I. One-Parameter forms

The Bring-Jerrard quintic, $x^5+x+\alpha=0,$ has a solution as,

$$x = -\alpha\sum_{k=0}^\infty(-1)^k\frac{(5k)!}{k!(4k+1)!}\;\alpha^{4k}$$

This series has a narrow radius of convergence, namely $|\alpha|<\left(\frac{4^4}{5^5}\right)^{1/4}\approx 0.53$. But it can be extended via analytic continuation using the generalized hypergeometric function ${_pF_q},$

$$x = -\alpha\,{_4F_3}\Big(\frac15,\frac25,\frac35,\frac45;\,\frac24,\frac34,\frac54;\,-\frac{5^5}{4^4}\alpha^4\Big)$$

for more general $\alpha$, thus solving the general quintic.


II. Two-Parameter forms

The quintic and sextic two-parameter equations,

$$By^5+Ay^2+y+1 = 0$$ $$Bz^6+Az^2+z+1 = 0$$

can be solved as,

$$y = -\sum_{j=0}^\infty \sum_{k=0}^\infty (-1)^k \frac{(2j+5k)!}{j!k!(j+4k+1)!}\;A^j B^k$$

$$z = -\sum_{j=0}^\infty \sum_{k=0}^\infty (+1)^k \frac{(2j+6k)!}{j!k! (j + 5 k + 1)!}\; A^j B^k$$

with the quintic root $y$ by Passare and Tsikh in this paper, and the sextic root $z$ by Robert Israel in this old MSE answer. The second equation is just the general sextic in disguise since the general sextic can be reduced to the form,

$$z^6+z^2+\alpha z+\beta =0$$

Unfortunately, R. Israel's solution $z$ also has a narrow radius of convergence. So we are seeking an analytic continuation such that it will be valid for more general $(A,B)$ thus solving the general sextic.

Dataset entries
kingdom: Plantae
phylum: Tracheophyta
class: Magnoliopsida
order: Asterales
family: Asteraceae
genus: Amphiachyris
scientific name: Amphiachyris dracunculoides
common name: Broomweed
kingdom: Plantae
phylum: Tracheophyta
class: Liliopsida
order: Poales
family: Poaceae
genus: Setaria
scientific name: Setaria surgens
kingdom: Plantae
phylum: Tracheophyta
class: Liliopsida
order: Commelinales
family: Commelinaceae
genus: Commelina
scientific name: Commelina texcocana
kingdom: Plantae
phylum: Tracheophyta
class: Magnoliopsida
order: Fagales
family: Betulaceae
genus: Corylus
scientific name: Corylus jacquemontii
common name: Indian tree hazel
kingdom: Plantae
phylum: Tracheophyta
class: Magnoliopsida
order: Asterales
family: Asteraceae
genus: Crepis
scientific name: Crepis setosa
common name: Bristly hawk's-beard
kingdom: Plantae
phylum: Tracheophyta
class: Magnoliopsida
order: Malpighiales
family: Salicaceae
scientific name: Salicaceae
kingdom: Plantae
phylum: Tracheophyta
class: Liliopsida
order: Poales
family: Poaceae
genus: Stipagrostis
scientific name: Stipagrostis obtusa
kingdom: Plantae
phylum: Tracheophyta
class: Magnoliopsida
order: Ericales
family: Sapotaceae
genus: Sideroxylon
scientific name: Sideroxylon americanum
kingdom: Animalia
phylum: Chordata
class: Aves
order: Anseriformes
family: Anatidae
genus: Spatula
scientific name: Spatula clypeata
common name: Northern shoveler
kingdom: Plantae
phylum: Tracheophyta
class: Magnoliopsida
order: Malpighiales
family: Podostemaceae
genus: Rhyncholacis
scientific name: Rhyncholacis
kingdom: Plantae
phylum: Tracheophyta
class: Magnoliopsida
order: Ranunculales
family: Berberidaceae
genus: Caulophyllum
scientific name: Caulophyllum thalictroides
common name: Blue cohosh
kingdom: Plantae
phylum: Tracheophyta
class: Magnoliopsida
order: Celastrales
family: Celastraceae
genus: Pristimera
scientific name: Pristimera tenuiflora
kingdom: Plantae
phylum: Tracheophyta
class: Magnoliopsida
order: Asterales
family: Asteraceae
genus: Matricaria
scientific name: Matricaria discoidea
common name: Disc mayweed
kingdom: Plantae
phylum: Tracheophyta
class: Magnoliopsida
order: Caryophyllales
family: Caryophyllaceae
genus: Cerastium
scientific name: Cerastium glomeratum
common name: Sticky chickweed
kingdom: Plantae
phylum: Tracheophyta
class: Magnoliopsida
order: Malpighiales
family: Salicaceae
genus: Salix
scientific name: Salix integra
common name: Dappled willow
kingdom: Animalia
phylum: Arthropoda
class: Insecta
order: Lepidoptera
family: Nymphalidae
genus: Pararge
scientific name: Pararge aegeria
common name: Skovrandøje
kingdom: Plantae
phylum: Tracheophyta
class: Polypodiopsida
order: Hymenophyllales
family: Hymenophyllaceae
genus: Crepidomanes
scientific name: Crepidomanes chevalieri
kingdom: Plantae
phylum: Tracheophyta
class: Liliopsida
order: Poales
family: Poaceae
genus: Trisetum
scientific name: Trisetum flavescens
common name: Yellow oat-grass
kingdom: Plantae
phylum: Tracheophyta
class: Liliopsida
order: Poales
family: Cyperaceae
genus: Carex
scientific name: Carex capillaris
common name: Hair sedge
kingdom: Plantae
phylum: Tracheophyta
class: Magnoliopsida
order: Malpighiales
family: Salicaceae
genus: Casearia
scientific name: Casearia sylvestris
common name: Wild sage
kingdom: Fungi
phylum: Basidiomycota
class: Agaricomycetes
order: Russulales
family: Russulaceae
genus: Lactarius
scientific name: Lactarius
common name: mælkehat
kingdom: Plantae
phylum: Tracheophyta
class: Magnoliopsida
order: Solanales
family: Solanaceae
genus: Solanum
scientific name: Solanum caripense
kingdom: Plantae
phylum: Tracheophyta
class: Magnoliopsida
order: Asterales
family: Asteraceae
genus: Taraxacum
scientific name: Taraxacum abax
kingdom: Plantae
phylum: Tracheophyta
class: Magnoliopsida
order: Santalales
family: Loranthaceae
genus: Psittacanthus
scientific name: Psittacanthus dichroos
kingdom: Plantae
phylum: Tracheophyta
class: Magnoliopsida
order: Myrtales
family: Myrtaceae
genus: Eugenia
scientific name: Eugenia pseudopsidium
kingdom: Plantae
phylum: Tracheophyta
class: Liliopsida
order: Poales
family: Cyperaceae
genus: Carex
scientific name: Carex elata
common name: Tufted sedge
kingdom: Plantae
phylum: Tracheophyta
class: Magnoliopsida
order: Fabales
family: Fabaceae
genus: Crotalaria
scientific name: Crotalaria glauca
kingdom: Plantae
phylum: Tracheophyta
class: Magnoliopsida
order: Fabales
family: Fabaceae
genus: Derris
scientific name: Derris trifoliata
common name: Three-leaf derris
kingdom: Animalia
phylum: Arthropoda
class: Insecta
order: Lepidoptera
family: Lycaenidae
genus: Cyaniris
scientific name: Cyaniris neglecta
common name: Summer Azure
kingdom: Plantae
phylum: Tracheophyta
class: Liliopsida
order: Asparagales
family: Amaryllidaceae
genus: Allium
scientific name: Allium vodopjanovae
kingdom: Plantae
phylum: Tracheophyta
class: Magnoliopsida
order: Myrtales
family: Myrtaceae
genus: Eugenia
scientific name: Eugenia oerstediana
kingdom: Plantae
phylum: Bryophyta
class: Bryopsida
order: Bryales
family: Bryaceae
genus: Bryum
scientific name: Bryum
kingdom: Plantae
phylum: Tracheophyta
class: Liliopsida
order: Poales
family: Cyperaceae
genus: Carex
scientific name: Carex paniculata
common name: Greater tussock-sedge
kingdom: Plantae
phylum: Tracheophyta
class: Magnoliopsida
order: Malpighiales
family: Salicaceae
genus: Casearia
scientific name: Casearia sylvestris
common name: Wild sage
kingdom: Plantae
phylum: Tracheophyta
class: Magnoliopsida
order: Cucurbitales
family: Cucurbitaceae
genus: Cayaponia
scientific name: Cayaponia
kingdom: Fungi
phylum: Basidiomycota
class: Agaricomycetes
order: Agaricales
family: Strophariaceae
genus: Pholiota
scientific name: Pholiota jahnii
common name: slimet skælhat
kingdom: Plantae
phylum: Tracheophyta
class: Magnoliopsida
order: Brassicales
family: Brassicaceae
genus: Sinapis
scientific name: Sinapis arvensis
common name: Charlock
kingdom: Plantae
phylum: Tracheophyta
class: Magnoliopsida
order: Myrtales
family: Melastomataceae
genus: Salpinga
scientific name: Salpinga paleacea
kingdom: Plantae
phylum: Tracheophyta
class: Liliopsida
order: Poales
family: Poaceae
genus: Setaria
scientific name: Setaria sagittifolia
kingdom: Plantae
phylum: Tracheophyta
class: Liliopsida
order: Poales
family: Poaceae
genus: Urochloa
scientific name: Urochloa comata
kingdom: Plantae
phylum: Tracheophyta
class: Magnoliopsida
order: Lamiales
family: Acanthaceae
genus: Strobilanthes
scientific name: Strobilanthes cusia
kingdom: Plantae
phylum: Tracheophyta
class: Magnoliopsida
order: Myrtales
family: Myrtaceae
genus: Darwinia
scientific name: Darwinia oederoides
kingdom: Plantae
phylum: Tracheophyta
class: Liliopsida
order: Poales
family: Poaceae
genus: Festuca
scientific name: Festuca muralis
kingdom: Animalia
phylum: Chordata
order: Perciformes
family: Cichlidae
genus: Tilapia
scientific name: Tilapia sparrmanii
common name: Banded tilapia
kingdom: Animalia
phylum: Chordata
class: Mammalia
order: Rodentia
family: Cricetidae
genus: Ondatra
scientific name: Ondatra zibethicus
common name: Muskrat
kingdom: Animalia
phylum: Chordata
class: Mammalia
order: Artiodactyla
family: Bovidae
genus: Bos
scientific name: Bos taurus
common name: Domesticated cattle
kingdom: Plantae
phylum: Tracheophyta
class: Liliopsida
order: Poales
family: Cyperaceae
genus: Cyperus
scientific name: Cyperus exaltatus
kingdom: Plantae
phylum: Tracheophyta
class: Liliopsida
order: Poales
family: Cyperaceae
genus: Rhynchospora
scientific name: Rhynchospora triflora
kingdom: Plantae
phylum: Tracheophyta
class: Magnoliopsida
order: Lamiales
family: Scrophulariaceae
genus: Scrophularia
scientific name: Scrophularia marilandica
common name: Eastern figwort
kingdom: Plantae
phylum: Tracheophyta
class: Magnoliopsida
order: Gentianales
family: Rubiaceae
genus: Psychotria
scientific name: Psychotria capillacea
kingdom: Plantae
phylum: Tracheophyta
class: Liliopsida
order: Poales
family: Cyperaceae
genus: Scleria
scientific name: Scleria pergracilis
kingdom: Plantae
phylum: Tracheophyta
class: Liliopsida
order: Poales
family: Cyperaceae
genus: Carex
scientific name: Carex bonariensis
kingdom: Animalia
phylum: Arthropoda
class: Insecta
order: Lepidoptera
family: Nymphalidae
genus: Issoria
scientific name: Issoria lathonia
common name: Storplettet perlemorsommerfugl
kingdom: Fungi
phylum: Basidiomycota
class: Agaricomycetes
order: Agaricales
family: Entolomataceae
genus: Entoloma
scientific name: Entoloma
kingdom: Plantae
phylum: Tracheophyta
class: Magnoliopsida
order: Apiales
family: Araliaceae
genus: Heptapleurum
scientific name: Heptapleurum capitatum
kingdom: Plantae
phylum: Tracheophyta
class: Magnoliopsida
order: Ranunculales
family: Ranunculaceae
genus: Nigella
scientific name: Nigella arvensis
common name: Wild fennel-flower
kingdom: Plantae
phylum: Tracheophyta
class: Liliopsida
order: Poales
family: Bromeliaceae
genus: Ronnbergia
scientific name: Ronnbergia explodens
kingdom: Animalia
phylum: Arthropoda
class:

## TASK INSTRUCTIONS
a – Count the lines of the listing that contain the string "Setaria", and give only that number.
b – Please continue the passage on series solutions of quintic and sextic equations from where it stops.

## RESPONSES
a – 4

b –
III. Questions

  1. If the analytic continuation for the quintic $x$ involves the one-parameter generalized hypergeometric function, does the analytic continuation for R. Israel's sextic $z$ involve the two-parameter Kampé de Fériet function?
  2. Or is it some other two-parameter function, maybe like the Appell series, Humbert series, etc?
  3. The Kampé de Fériet function can solve the general sextic in its reduced form. In Mathematica syntax, what would be the input to solve, for example, $z^6+z^2+3z+2=0$?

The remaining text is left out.